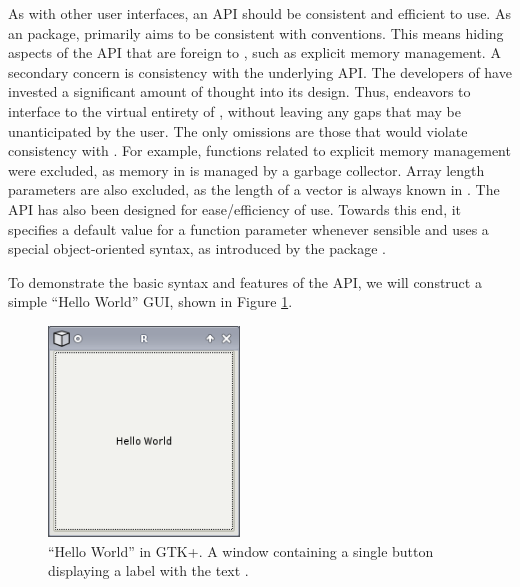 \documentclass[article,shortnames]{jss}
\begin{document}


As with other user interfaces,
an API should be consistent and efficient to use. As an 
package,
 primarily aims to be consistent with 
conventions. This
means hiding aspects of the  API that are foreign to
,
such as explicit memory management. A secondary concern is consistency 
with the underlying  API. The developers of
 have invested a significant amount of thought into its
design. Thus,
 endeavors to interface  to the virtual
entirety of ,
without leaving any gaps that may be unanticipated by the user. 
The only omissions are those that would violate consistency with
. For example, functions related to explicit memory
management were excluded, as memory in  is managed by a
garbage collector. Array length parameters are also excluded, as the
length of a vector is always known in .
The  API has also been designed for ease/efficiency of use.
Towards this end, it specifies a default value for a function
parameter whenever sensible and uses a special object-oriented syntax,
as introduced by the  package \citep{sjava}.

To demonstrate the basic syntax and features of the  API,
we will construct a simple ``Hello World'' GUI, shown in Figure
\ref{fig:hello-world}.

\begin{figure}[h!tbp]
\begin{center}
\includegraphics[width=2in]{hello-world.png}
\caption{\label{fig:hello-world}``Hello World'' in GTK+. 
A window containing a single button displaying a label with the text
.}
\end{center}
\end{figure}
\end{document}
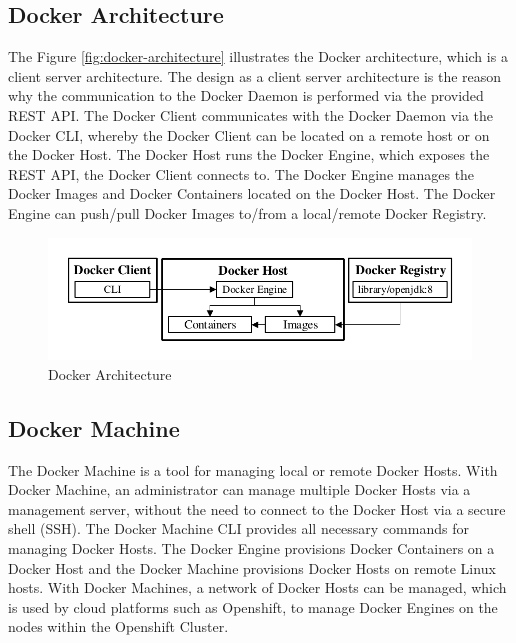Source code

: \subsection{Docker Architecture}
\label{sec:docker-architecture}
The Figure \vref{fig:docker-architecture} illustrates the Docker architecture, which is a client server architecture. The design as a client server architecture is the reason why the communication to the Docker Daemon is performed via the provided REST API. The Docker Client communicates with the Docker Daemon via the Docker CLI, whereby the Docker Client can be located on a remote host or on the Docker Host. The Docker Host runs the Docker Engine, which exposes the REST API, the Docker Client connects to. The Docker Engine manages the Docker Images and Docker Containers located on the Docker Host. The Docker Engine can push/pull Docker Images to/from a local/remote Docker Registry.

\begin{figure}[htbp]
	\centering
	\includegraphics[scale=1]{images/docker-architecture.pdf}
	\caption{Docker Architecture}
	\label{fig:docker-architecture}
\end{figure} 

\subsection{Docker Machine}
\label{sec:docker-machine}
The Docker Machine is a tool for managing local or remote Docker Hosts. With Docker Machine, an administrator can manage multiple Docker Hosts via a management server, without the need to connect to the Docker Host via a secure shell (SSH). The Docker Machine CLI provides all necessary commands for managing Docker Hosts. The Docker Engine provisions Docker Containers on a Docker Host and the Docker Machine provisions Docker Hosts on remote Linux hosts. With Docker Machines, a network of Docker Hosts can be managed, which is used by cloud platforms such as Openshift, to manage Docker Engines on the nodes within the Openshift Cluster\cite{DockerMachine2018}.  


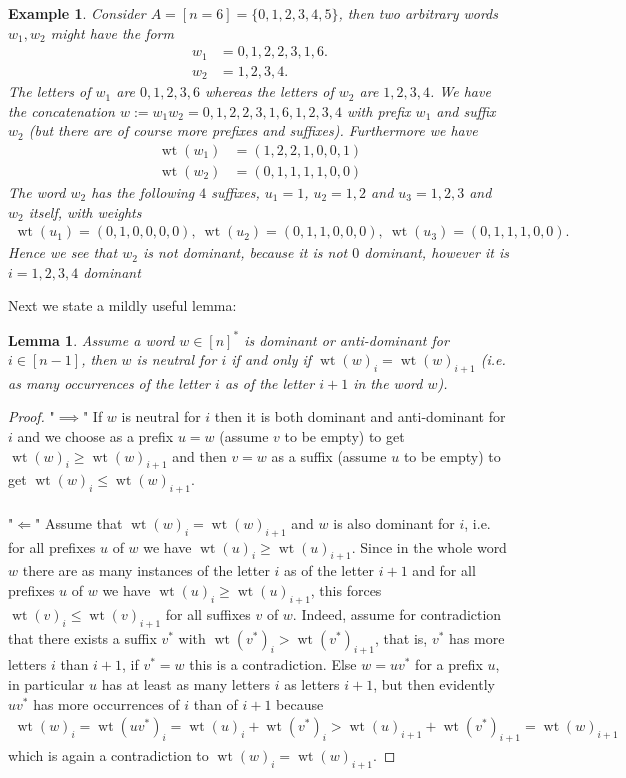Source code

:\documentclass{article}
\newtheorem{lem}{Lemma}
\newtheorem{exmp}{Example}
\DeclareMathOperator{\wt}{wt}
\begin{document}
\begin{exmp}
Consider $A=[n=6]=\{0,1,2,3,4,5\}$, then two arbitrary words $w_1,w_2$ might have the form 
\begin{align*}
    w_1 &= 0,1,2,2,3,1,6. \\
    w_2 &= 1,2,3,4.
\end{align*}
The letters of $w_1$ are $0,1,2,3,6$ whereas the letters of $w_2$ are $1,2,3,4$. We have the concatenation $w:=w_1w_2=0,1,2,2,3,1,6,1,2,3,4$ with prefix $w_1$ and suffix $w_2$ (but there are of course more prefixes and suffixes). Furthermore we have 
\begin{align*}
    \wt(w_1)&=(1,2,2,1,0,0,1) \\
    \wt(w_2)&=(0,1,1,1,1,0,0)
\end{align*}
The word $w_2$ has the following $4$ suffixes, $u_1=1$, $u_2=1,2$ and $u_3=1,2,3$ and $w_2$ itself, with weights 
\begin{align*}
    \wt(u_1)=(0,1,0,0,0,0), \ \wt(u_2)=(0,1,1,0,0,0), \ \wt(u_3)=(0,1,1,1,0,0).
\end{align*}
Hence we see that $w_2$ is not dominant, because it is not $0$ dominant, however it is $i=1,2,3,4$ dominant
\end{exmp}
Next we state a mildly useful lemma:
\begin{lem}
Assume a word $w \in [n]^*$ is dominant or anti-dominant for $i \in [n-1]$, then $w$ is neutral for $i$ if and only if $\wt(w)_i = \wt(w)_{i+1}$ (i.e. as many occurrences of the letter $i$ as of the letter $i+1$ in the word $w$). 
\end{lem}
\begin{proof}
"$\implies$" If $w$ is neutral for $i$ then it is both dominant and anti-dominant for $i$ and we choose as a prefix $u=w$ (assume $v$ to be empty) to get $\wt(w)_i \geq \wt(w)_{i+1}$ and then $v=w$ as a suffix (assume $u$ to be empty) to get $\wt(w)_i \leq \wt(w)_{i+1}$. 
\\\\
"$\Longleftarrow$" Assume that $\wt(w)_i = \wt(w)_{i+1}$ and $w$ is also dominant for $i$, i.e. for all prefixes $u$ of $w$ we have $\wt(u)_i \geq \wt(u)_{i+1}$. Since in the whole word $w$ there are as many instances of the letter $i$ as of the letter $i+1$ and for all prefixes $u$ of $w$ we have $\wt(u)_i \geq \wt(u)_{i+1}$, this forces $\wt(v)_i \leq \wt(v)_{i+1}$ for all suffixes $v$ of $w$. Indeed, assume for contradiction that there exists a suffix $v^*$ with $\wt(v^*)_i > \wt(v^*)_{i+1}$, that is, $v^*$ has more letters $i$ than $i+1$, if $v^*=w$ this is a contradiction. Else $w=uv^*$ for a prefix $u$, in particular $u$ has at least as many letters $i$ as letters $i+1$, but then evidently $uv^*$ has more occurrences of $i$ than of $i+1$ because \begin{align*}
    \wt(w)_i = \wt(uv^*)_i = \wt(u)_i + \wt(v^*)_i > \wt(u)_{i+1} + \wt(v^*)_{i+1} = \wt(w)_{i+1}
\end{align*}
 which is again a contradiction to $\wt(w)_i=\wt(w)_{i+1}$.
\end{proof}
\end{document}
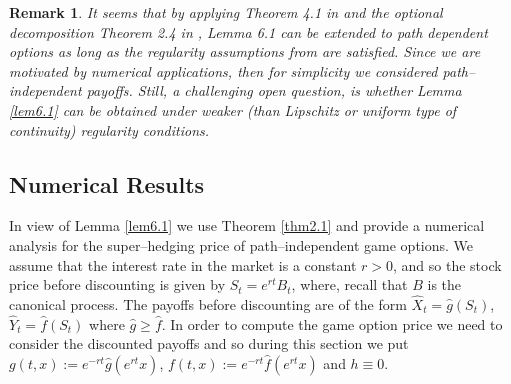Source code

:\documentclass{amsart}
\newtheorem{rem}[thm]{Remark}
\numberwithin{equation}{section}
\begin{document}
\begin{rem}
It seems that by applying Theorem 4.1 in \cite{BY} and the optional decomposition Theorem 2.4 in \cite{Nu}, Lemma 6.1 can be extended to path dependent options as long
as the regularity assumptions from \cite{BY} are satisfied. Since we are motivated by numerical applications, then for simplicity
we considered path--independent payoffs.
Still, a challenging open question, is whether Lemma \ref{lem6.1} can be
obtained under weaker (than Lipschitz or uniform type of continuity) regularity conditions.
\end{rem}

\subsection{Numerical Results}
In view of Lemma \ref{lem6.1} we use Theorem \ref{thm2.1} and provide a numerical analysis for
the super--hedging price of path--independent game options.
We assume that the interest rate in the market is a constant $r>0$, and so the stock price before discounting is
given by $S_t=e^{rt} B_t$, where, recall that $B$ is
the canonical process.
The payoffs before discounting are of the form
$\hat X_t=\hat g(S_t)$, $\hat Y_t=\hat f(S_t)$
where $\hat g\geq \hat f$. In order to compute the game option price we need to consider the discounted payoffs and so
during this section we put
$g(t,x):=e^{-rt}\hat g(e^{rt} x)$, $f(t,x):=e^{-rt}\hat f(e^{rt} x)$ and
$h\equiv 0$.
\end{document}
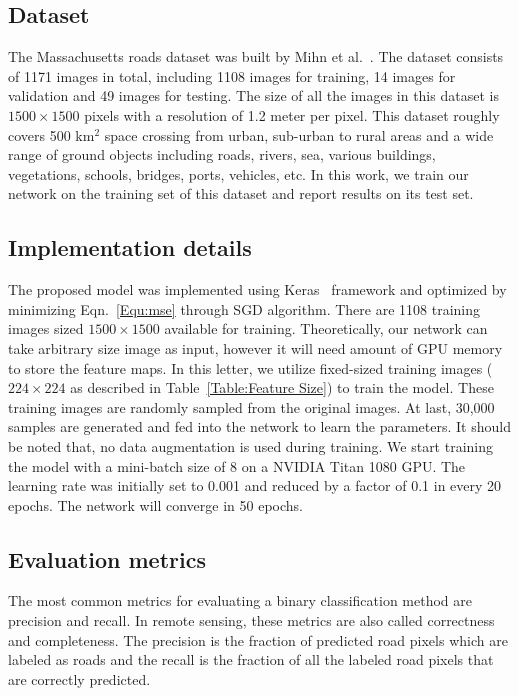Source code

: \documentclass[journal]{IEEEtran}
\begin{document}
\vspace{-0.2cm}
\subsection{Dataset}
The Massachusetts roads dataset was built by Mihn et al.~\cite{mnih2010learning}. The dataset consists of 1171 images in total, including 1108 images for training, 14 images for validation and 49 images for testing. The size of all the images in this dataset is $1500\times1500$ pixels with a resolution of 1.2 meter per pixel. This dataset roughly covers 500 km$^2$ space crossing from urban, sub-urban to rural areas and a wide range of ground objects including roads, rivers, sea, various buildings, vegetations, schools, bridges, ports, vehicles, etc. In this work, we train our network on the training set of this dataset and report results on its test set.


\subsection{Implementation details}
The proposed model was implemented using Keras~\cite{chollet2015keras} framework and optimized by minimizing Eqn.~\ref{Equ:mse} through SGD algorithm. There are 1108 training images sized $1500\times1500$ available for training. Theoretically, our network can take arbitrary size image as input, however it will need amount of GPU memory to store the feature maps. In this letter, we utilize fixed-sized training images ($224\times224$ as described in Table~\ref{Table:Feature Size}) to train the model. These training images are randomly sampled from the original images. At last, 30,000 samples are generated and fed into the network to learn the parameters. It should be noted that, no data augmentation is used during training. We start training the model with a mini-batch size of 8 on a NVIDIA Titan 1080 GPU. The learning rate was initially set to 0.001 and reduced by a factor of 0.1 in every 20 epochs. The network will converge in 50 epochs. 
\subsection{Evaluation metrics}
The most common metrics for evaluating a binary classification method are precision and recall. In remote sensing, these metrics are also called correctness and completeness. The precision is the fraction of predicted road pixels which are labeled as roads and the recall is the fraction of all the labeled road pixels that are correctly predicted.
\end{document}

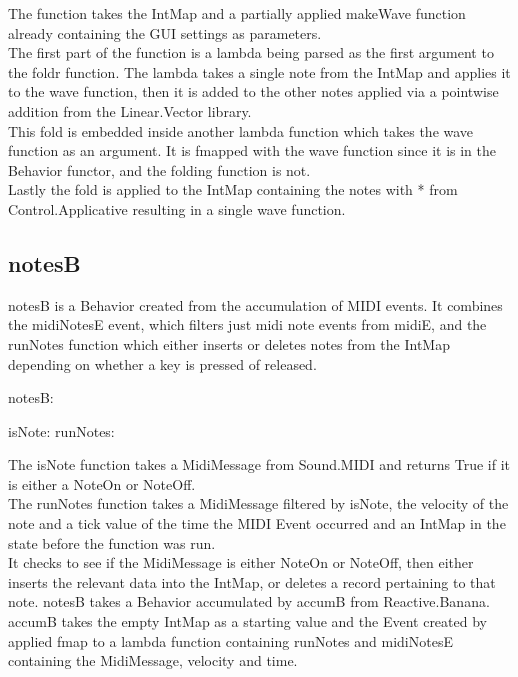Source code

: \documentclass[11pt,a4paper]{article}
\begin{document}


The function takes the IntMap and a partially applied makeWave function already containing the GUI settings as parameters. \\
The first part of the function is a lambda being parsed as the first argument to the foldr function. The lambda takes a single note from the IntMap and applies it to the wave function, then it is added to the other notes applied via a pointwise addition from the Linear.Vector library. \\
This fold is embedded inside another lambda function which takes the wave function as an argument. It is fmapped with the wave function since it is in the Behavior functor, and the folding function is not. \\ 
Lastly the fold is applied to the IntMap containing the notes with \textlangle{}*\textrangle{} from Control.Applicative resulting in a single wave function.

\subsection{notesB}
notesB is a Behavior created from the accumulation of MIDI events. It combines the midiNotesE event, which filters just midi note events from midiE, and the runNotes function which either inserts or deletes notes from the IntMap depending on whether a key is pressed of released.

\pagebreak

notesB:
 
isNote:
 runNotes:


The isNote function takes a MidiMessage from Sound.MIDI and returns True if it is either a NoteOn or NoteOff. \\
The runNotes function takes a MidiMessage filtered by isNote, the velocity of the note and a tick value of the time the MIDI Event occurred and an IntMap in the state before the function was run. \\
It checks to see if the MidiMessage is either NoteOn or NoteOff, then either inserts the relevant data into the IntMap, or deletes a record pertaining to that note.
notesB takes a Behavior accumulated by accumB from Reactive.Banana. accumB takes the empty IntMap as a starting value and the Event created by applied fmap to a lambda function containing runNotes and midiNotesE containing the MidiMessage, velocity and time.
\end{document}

● **Goal of the exercise**:
Your answer should consist of every line from the entries that holds "whether".

● **The answer**:
Still, a challenging open question, is whether Lemma \ref{lem6.1} can be
notesB is a Behavior created from the accumulation of MIDI events. It combines the midiNotesE event, which filters just midi note events from midiE, and the runNotes function which either inserts or deletes notes from the IntMap depending on whether a key is pressed of released.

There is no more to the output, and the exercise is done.